Identifying and characterizing novel invasion-related genes in Glioblastoma

Abstract

Glioblastoma (GBM) represents the most devastating brain tumor in adults. Its characteristic ability to extensively invade into healthy brain structures forms a major challenge in regard to treatment as these diffusely invading cells evade local and systemic therapy. GBM invasion therefore represents a leading cause for therapy resistance and tumour recurrence, resulting in a dismal prognosis of around 15 months. This highlights the need to better understand the mechanisms underlying the invasive phenotype of GBM cells.

The following thesis is based on a previously performed short hairpin RNA (shRNA)interference screen that was utilized for the identification of novel invasion-promoting and invasion-inhibiting genes in GBM. This genome-wide shRNA interference screen was done in a highly invasive patient-derived GBM cell line using an in vitro Boyden chamber invasion assay and led to the identification of candidate genes potentially involved in GBM invasion.

Following bioinformatic analyses, various candidate genes of interest were identified, from which some were selected for further investigation. One of the top hits from the invasion-promoting gene list was the AN1-type zinc finger protein 3 (ZFAND3), which we were able to identify as a novel driver of GBM cell invasion through the transcriptional regulation of invasion-related genes. We showed that a knockdown of ZFAND3 reduced in vitro, ex vivo and in vivo invasion of invasive GBM cells, whereas its overexpression enhanced the invasion capacity of initially non-invasive GBM cells. We further determined that this activity required ZFAND3 nuclear localization and its two integral zinc finger domains.

Proteomic analyses revealed a range of proteasomal subunits and ubiquitin-associated proteins as potential interaction partners of ZFAND3, suggesting an involvement in proteasomal protein degradation. This hypothesis was strengthened by the cytoplasmic localization of ZFAND3 and by the fact that several other ZFAND proteins (ZFAND1, ZFAND2A, ZFAND2B, ZFAND5 and ZFAND6) were already shown to be implicated in the ubiquitin/proteasome system (UPS) and stress response signalling. Indeed, we found that ZFAND3 directly interacts with ubiquitin and with the ATP-selective ATPase valosin containing protein (VCP, also known as p97). Furthermore we found that ZFAND3 is involved in the clearance of sodium arsenite-induced stress granules.
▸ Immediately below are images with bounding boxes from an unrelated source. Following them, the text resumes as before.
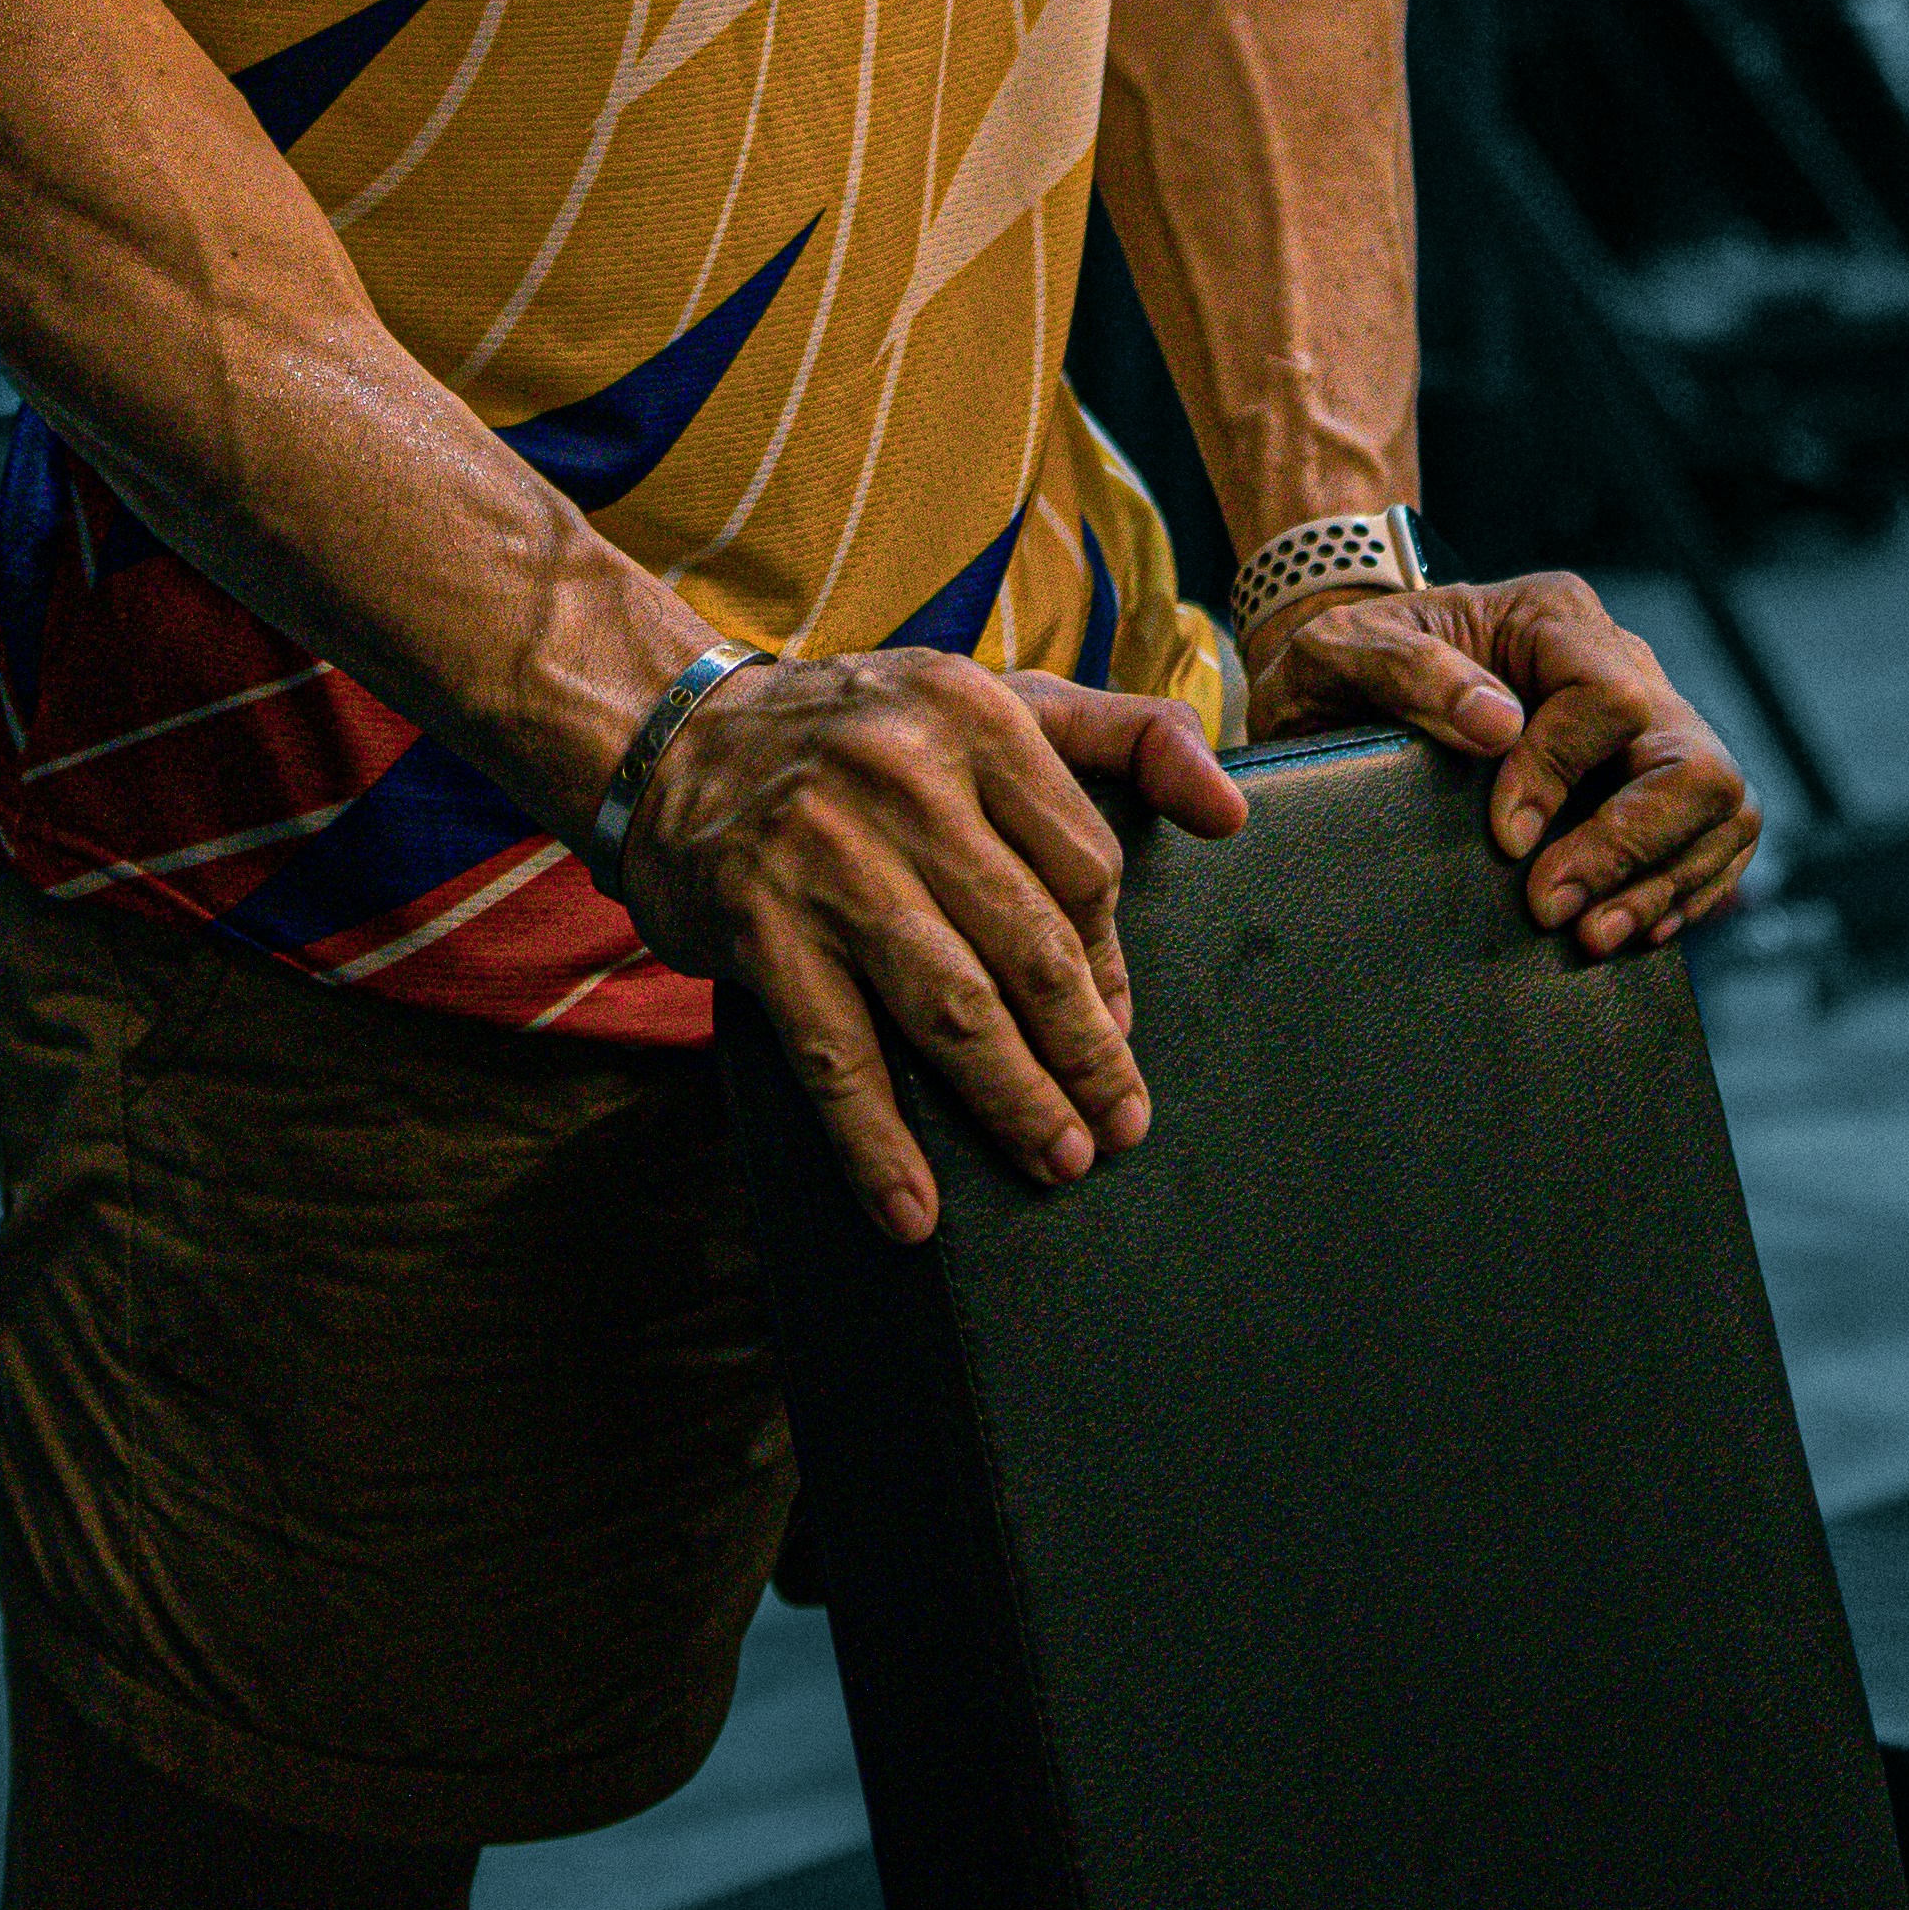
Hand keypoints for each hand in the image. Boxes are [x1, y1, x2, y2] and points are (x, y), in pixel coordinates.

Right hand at [622, 648, 1243, 1245]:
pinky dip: (879, 1143)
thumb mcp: (993, 699)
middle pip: (1028, 943)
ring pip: (948, 1004)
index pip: (1082, 864)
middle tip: (1119, 1128)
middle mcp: (904, 777)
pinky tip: (914, 1210)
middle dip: (1085, 1051)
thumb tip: (1232, 808)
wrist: (676, 741)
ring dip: (1012, 1099)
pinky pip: (837, 1054)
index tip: (1116, 1026)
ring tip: (1059, 1161)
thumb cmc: (866, 735)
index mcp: (977, 718)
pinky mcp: (758, 925)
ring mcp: (825, 855)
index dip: (1109, 962)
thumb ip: (1124, 735)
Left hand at [1239, 569, 1761, 957]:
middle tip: (1555, 909)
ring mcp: (1647, 722)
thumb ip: (1406, 671)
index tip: (1506, 839)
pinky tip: (1630, 925)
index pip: (1610, 697)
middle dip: (1632, 847)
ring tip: (1592, 935)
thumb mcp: (1340, 651)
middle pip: (1690, 756)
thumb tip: (1497, 723)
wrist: (1343, 686)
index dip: (1565, 776)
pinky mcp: (1652, 781)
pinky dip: (1684, 888)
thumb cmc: (1346, 663)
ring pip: (1718, 801)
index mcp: (1552, 617)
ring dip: (1663, 881)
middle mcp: (1618, 660)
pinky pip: (1716, 834)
Additional candidate genes that were selected for further investigation includedglutathione peroxidase 7 (GPX7) as potential invasion-promoting candidate gene, andglycerol kinase (GK), the general transcription factor IIH subunit 1 (GTF2H1) and the actin-related protein 1A (ACTR1A) as putative invasion-inhibiting candidate genes. We show that the knockdown of GPX7 reduced the in vitro and ex vivo invasion potential of invasive GBM cells, while its overexpression enhances the invasive capacity of initially non-invasive GBM cells. Overexpression of GK, GTF2H1 or ACTR1A led to decreased invasion in vitro and partially ex vivo.

In conclusion, these results highlight the relevance of the shRNA interference screen as a powerful tool to identify novel drivers and inhibitors involved in the invasive process of GBM cells. In addition, we also started to unravel the cytoplasmic function of ZFAND3, which includes its potential involvement in the UPS and in the clearance of stress granules.